### Extracted entries
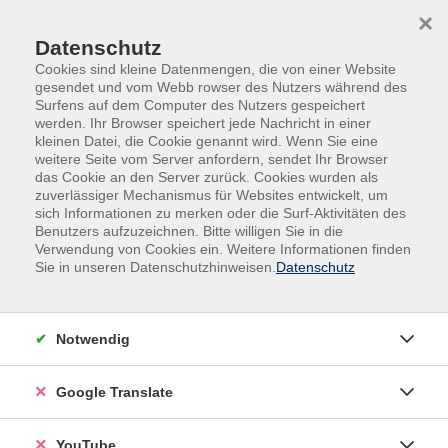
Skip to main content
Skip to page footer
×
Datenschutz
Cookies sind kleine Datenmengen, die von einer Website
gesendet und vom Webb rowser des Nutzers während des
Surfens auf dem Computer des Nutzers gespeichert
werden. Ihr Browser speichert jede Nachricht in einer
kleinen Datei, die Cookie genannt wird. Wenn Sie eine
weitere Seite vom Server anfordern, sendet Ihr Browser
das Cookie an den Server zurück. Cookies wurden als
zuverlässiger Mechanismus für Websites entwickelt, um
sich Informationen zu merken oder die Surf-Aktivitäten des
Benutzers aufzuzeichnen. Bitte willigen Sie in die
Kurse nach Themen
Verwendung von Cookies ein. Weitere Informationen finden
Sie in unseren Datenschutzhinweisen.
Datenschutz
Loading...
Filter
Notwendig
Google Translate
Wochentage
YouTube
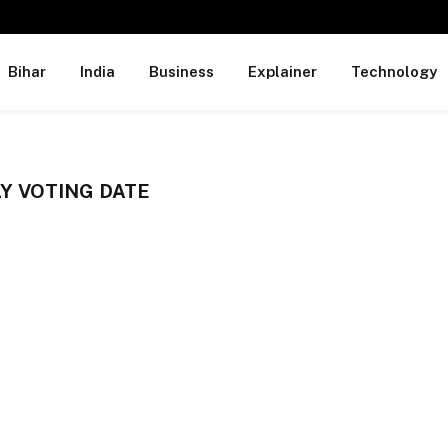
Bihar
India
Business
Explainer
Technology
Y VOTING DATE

### What to work on
Write out all the records exactly, omitting the images.

### Written answer
Skip to main content
Skip to page footer
×
Datenschutz
Cookies sind kleine Datenmengen, die von einer Website
gesendet und vom Webb rowser des Nutzers während des
Surfens auf dem Computer des Nutzers gespeichert
werden. Ihr Browser speichert jede Nachricht in einer
kleinen Datei, die Cookie genannt wird. Wenn Sie eine
weitere Seite vom Server anfordern, sendet Ihr Browser
das Cookie an den Server zurück. Cookies wurden als
zuverlässiger Mechanismus für Websites entwickelt, um
sich Informationen zu merken oder die Surf-Aktivitäten des
Benutzers aufzuzeichnen. Bitte willigen Sie in die
Kurse nach Themen
Verwendung von Cookies ein. Weitere Informationen finden
Sie in unseren Datenschutzhinweisen.
Datenschutz
Loading...
Filter
Notwendig
Google Translate
Wochentage
YouTube
Bihar
India
Business
Explainer
Technology
Y VOTING DATE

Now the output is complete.